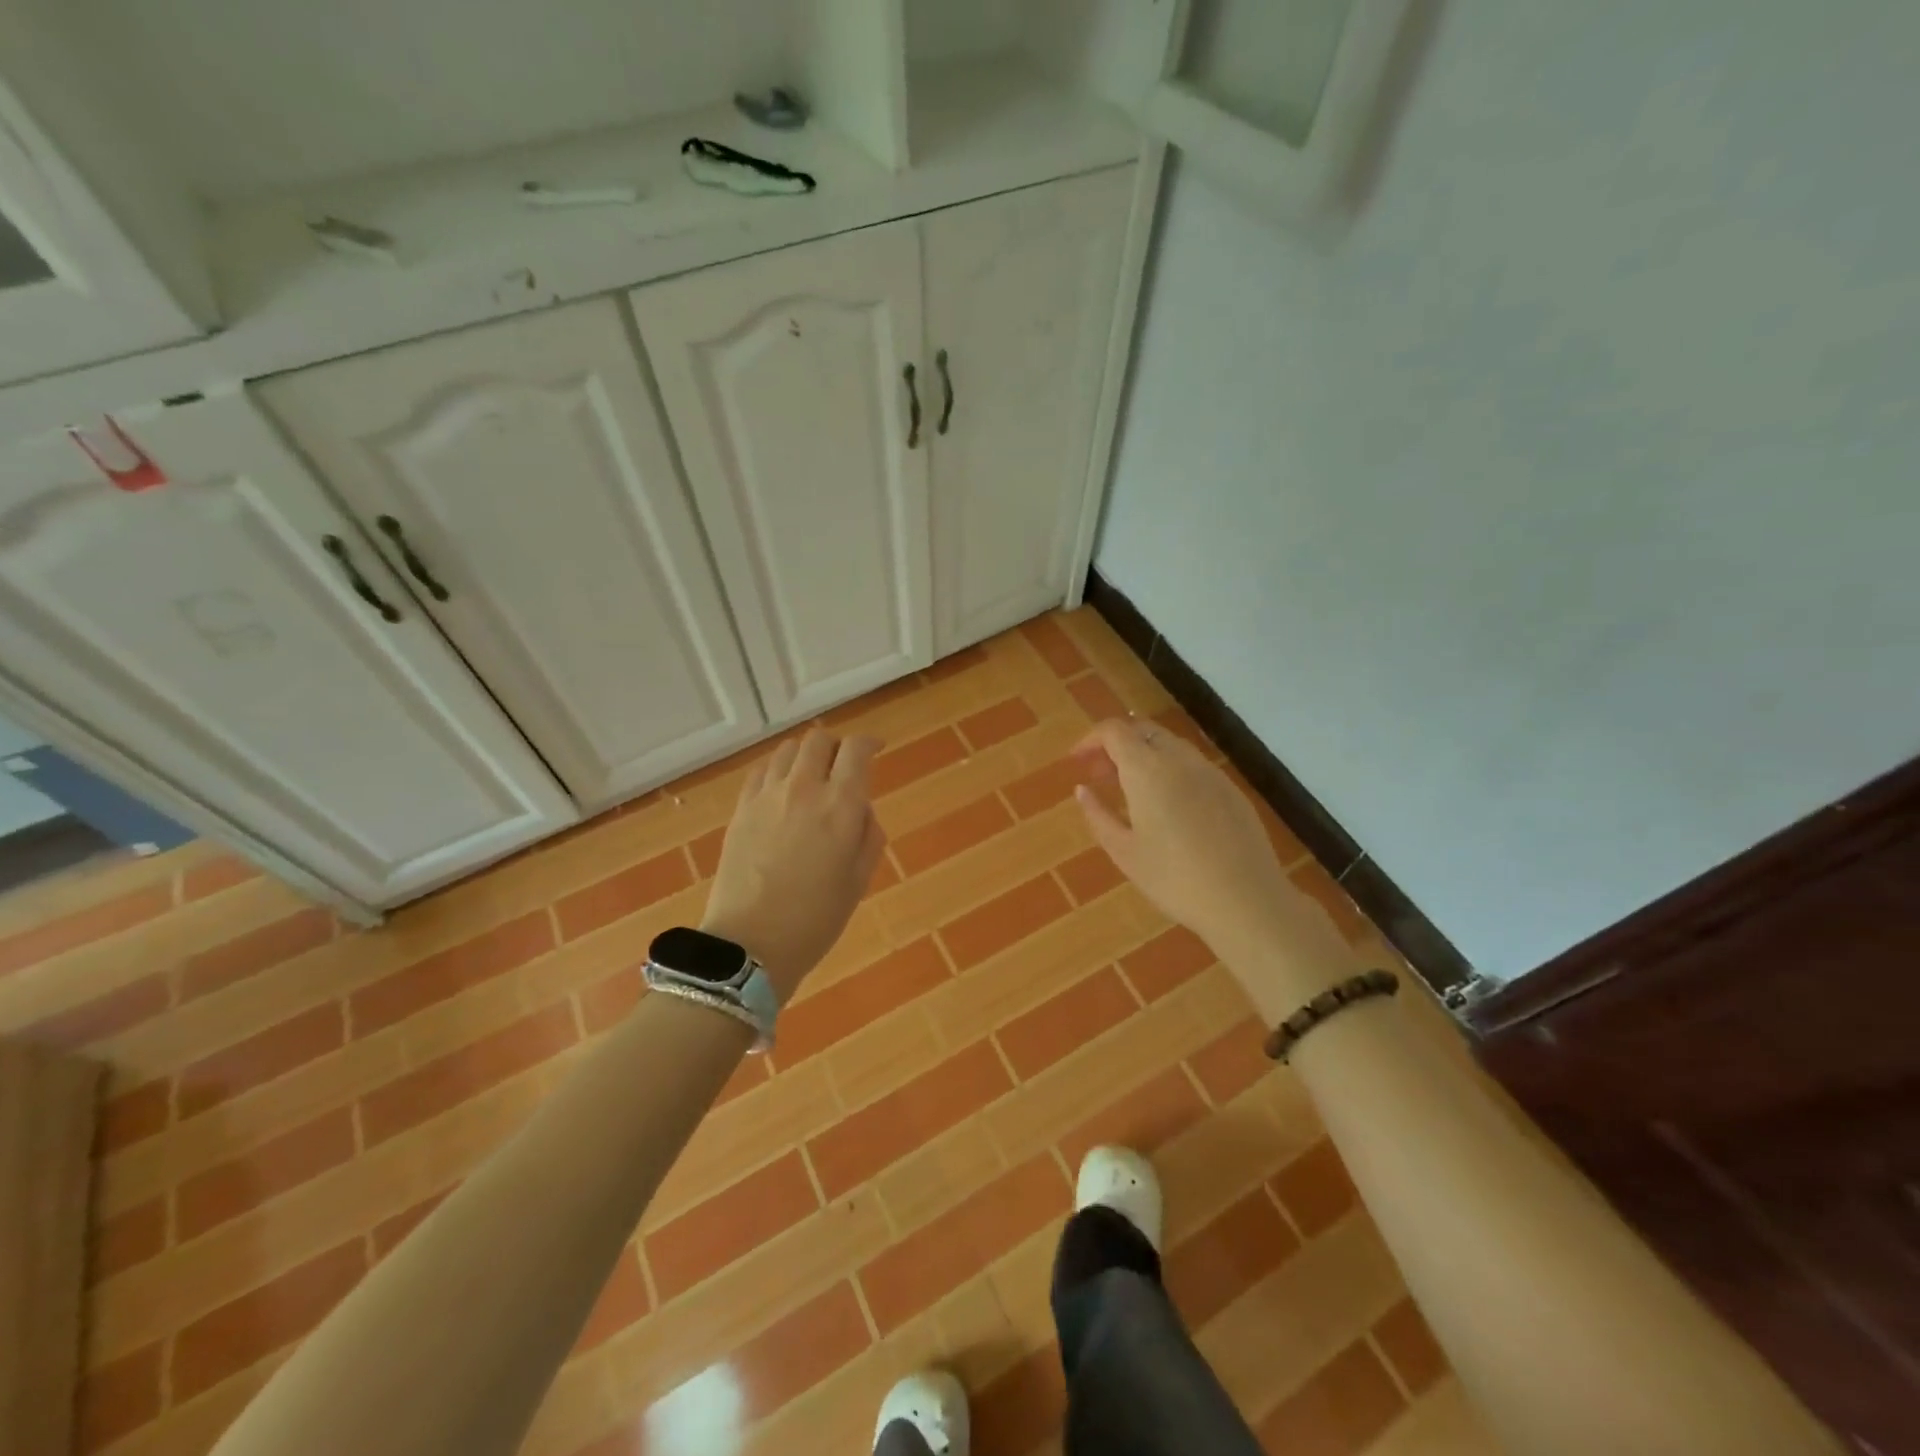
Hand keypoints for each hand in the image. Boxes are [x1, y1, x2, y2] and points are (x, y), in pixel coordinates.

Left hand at [701, 728, 885, 1001]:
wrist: (750, 944)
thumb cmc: (816, 919)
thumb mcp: (859, 879)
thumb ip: (868, 834)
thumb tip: (860, 809)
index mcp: (841, 805)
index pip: (856, 750)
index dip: (869, 743)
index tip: (876, 750)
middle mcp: (804, 788)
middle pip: (819, 740)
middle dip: (836, 746)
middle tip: (842, 766)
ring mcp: (767, 796)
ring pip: (788, 750)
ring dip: (806, 755)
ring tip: (811, 776)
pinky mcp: (741, 809)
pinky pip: (761, 770)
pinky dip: (778, 769)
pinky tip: (781, 789)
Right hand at [1073, 719, 1363, 1011]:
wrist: (1247, 900)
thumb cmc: (1174, 879)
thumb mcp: (1124, 852)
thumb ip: (1098, 815)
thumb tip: (1082, 790)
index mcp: (1147, 770)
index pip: (1114, 730)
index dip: (1090, 739)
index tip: (1076, 762)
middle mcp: (1179, 759)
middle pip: (1142, 730)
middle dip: (1115, 744)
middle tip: (1099, 775)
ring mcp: (1210, 771)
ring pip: (1169, 745)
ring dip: (1143, 755)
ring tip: (1130, 790)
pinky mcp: (1231, 789)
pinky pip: (1192, 764)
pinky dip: (1169, 769)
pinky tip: (1167, 805)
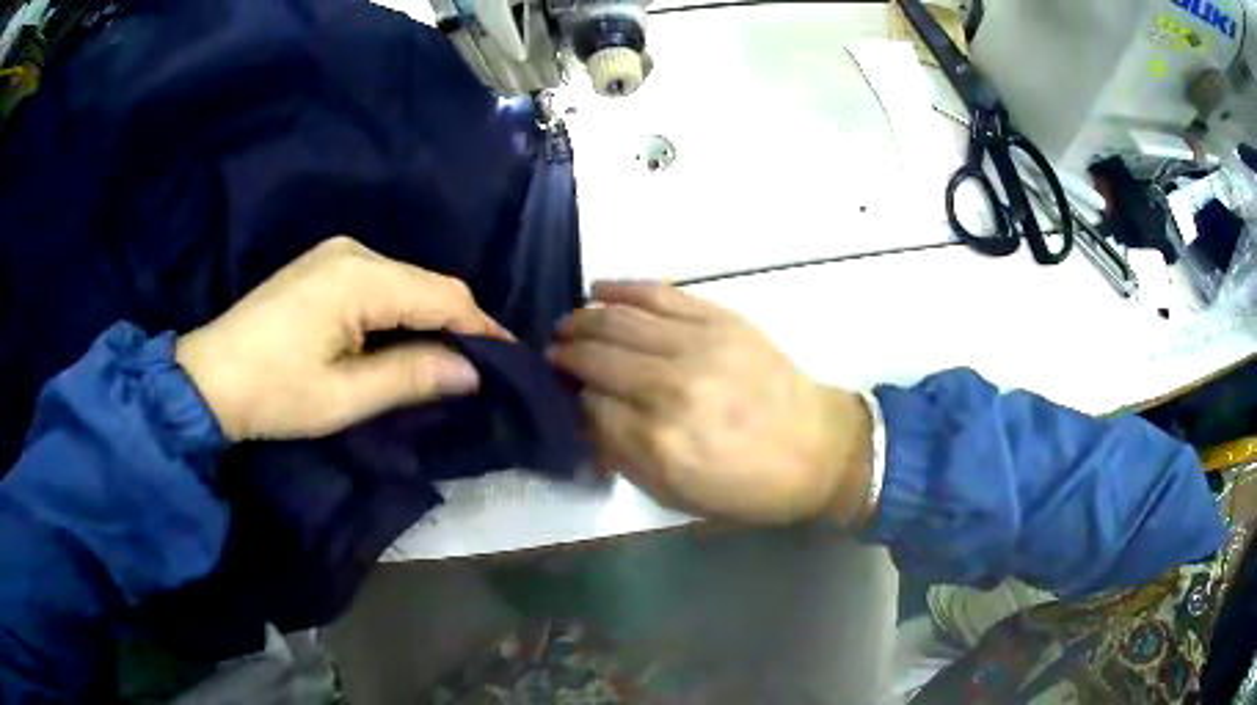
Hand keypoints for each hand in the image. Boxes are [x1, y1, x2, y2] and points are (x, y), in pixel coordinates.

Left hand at [175, 237, 511, 440]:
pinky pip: (382, 282)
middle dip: (458, 323)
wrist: (209, 378)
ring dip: (431, 317)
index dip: (481, 327)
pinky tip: (406, 338)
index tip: (511, 359)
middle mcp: (354, 252)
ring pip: (407, 282)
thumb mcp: (344, 396)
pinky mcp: (324, 266)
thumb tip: (472, 371)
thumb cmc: (274, 393)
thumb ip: (412, 376)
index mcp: (359, 278)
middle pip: (427, 283)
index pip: (442, 295)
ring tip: (450, 358)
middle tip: (482, 367)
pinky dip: (403, 310)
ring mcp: (336, 255)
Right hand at [550, 282, 871, 525]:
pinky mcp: (721, 319)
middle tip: (554, 354)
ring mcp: (698, 346)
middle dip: (566, 354)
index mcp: (658, 444)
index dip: (569, 397)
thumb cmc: (747, 487)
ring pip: (618, 320)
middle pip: (595, 357)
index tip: (562, 394)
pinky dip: (622, 288)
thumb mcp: (677, 496)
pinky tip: (598, 290)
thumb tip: (585, 416)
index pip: (587, 406)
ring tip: (569, 324)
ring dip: (584, 319)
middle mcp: (670, 389)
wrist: (819, 450)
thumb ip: (622, 457)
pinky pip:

= = = =

▸ Goal of the exercise
Output exactly the lines above that lie between the line with "pinky tip: (781, 789)" and the line with "ring dip: (584, 319)", those two lines included, and no pictures.

▸ Expected answer
pinky tip: (781, 789)
Right hand at [1073, 719, 1363, 1011]:
wrist: (1247, 900)
thumb cmc: (1174, 879)
thumb mcp: (1124, 852)
thumb ip: (1098, 815)
thumb tip: (1082, 790)
index mcp: (1147, 770)
index pip: (1114, 730)
index dip: (1090, 739)
index tip: (1076, 762)
middle mcp: (1179, 759)
middle pip: (1142, 730)
middle dip: (1115, 744)
middle tip: (1099, 775)
ring mcp: (1210, 771)
ring pip: (1169, 745)
ring dip: (1143, 755)
ring tip: (1130, 790)
pinky mcp: (1231, 789)
pinky pip: (1192, 764)
pinky dip: (1169, 769)
pinky tip: (1167, 805)
Hand keypoints for each hand in the image. Boxes are [x1, y1, x2, y2] and points are (x, y), in pixel coordinates.

Left hand at [175, 237, 511, 440]:
pinky pip: (382, 282)
middle dip: (458, 323)
wrist: (209, 378)
ring dip: (431, 317)
index dip: (481, 327)
pinky tip: (406, 338)
index tip: (511, 359)
middle mcp: (354, 252)
ring pip: (407, 282)
thumb mcp: (344, 396)
pinky mcp: (324, 266)
thumb tip: (472, 371)
thumb cmc: (274, 393)
thumb ip: (412, 376)
index mcp: (359, 278)
middle pip: (427, 283)
index pip: (442, 295)
ring tip: (450, 358)
middle tip: (482, 367)
pinky dip: (403, 310)
ring mcp: (336, 255)
Right hand at [550, 282, 871, 525]:
pinky mcp: (721, 319)
middle tip: (554, 354)
ring mcp: (698, 346)
middle dip: (566, 354)
index mcp: (658, 444)
index dip: (569, 397)
thumb cmc: (747, 487)
ring pip: (618, 320)
middle pip: (595, 357)
index tip: (562, 394)
pinky dip: (622, 288)
thumb mcp: (677, 496)
pinky tip: (598, 290)
thumb tip: (585, 416)
index pip: (587, 406)
ring tip: (569, 324)
ring dip: (584, 319)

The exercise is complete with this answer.